For me, the album creates just this incredible sense of longing. Longing for simpler times, for love, for the ability to just sit there and have not a single worry in the world. The album art echoes this perfectly; a distant view out of a window as a stranger passes, walking through the melting snow.
The song “Friends are Evil” encapsulates this, starting quite heavy and sludgy, but when the singer utters the final “they remind me nothing lasts,” the drums drop out and the guitars glide into shining crescendo, building, and building until slowly fading out in a somber drone.
“Sun Day” is a blistering, shoegaze journey from front to back, with the guitars soaring more than any other track. Rather fittingly, it instills a sort of unease in me, the kind I’d feel as a kid on the final Sunday of summer or winter vacation. It’s in these moments that my heart would tell me that I had a few more hours of bliss, but in my gut, I knew my freedom was coming to an end very soon, and I wanted nothing more than just one more day.
5. "Album" by Girls
Album by the band Girls is peculiar in a couple ways. One, being that they literally just named their album Album, and the other that their name is Girls despite the band being just two guys. However, most of the songs are certainly about girls, and in some instances are named after them.
The whole record has an incredible sweetness to it, recorded all fuzzy and lo-fi with boyish vocals and shimmering, bouncy guitars. With an obvious influence from some oldies rock, but recontextualized with a punky/surfy attitude, it makes many of the songs on here sound like a never-ending trip to the beach.

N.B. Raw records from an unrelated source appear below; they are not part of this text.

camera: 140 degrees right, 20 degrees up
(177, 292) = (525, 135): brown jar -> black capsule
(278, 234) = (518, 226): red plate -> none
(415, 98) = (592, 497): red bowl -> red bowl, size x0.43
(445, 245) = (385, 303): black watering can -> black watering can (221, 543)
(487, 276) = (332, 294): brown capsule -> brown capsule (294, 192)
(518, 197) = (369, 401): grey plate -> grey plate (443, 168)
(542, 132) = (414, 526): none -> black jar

Tracks like “Lust for Life” where the narrator sings “I wish I had a pizza and a bottle of wine… we could make a big fire every night,” and “Morning Light” which goes “Meet me in the morning light/We know it won’t last forever” remind me of the kind of high school glee you’d see in the movies. Just this overwhelming sense of joy with someone, no matter how fleeting.

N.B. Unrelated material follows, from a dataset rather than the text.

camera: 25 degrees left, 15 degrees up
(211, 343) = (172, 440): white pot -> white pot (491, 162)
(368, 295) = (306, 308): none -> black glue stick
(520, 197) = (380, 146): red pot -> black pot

Things aren’t always so successful though, and “Lauren Marie” touches on those times where your crush was just out of reach. “I might never get my arms around you but that doesn’t mean I won’t try,” he sings, holding onto the hope that things may still work out.
“Hellhole Ratrace” touches on how it can feel at the end of all the heartache, all the failing for being the “nice guy,” all the reaching out and there’s still no one to give you comfort. This track is that last ditch effort to get help from someone, as he repeats over and over “I don’t wanna cry my whole life through… so come on, come on, come on and laugh with me.” Hate to say I’ve been there before, but sometimes we all just need a friend.
6. "Skeptic Goodbye" by You Won't
Skeptic Goodbye’s first track “Three Car Garage” opens with a recording of the lead man singing as a child, tying into how the main theme of the album is about longing for your childhood and wanting to be a kid again to escape all the stresses of adulthood. The result is something often sad, endearing, but also funny.
The title track is a somber piano piece played on what sounds like an old dusty piano and performed quite sloppily on purpose to give this amateurish feel to it as if he’s learning to play it for the first time. “Ten Years Old” is about a relationship failing that the narrator had with someone he’d known since his childhood. “I wish I was ten years old!” he shouts, wanting to go back to when they were kids, and his now lost love was always happy to see him.
Perhaps my favorite track would have to be “Who Knew,” a love song in the style of a jaunty folk tune. The narrator is in love with someone who always says now is not the right time, so he goes and confesses all the things he would do to show his love to her at different ages.
He sings “If I was a cute little kid/I would show you the painting I did for you,” and later “If I was Marty McFly, I would go back to when we were nine or ten, and I’d be your best friend,” which stands as probably the most heartwarmingly cute line I’ve ever heard in a song.